← NewsAll
Tim Berners-Lee says the internet can still be fixed.
Summary
Tim Berners-Lee, who proposed the World Wide Web in 1989, says he and collaborators are working to return control of the web to users and promote personal data sovereignty through Solid data "pods".
Content
Tim Berners-Lee, who proposed the World Wide Web in 1989, says he and a community of collaborators are trying to restore more control to web users. He sets out those views in his recent book This Is For Everyone and in interviews. Berners-Lee traces many current problems to the commercialization and concentration of the web and to platform designs that prioritise engagement. He also warned about risks from current AI development and called for broader scientific collaboration.
Key developments:
- Berners-Lee proposed an information management system in March 1989 and implemented the first successful HTTP client-server communication later that year.
- He founded and is emeritus director of the World Wide Web Consortium (W3C), which has overseen web standards.
- He says commercialization and platform design focused on engagement helped create problems such as manipulation, addiction, polarization and surveillance; he names platforms including X, Snapchat, YouTube and Meta as examples of that dynamic.
- He is promoting the Solid protocol, in which individuals hold personal data in private "pods" and decide what to share; the Flanders government in Belgium is reported to be using Solid pods for citizens.

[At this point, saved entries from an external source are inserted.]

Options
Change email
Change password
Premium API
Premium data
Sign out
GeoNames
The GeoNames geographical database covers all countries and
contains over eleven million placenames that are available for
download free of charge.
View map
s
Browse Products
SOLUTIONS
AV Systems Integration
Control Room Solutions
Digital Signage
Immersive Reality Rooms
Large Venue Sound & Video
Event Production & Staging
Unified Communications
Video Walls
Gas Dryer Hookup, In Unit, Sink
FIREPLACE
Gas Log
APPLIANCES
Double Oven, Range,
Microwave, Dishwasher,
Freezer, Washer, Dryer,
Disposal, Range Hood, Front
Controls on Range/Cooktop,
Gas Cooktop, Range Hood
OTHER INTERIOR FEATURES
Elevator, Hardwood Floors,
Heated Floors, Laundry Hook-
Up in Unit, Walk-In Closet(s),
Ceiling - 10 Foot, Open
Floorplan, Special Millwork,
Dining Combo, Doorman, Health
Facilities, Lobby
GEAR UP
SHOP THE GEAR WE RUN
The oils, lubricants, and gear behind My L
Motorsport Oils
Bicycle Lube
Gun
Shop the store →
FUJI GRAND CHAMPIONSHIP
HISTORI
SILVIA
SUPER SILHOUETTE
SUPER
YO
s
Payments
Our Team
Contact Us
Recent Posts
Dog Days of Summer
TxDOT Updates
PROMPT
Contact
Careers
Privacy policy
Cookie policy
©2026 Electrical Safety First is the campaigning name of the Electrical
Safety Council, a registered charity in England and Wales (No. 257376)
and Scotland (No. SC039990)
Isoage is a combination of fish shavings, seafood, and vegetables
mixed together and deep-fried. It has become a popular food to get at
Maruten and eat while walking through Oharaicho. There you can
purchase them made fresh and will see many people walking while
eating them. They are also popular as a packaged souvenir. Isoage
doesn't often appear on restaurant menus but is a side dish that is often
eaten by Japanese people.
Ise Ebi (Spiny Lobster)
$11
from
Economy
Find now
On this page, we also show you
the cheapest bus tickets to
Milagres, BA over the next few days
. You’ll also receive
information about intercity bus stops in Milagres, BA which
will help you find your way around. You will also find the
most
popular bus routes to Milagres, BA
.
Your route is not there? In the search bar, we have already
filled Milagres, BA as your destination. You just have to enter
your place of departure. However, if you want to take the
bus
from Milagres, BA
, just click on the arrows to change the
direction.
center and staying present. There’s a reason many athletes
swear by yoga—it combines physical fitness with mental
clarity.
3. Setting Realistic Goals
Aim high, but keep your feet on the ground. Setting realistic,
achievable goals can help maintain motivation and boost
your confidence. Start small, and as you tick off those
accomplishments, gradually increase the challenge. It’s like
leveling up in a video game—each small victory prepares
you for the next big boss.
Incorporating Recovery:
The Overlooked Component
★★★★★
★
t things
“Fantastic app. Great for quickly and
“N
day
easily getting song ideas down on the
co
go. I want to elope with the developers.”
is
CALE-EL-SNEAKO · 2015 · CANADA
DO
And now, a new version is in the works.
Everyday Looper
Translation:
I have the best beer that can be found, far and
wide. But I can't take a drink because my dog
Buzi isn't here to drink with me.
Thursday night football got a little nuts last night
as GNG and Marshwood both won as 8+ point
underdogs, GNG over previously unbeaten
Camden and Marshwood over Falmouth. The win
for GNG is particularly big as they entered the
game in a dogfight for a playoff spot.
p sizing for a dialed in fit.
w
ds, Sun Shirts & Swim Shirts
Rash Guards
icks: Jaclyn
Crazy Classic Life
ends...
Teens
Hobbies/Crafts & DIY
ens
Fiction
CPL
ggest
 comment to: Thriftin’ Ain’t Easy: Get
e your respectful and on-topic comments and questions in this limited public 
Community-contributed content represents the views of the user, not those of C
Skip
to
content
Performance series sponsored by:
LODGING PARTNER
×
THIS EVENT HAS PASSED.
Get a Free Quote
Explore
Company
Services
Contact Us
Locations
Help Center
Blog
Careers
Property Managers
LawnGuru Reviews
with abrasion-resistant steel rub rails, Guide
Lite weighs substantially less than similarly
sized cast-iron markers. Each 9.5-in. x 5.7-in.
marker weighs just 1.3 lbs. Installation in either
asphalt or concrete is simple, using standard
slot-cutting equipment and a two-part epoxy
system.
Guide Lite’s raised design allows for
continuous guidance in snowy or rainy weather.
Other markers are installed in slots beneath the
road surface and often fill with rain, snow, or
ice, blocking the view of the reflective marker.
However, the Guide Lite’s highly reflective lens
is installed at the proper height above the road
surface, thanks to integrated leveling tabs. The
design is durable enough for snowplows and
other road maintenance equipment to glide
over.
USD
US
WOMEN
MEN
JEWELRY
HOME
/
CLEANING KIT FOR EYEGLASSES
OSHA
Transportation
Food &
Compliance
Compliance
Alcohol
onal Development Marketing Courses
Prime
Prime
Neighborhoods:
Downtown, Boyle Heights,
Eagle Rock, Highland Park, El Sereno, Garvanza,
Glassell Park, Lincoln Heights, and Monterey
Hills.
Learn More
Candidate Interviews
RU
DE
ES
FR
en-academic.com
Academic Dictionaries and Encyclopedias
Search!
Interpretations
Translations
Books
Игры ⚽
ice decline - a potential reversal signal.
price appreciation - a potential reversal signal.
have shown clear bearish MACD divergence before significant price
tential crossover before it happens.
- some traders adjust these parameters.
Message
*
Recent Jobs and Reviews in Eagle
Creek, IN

- He expressed concern about the pace and siloed development of AI and suggested a CERN-like collaborative approach to assess and contain major AI risks.
Summary:
Berners-Lee frames his work as an effort to return data control to people and reduce reliance on dominant platforms. He is promoting Solid and wider scientific cooperation on AI, but the scope and timing of any broader change are undetermined at this time.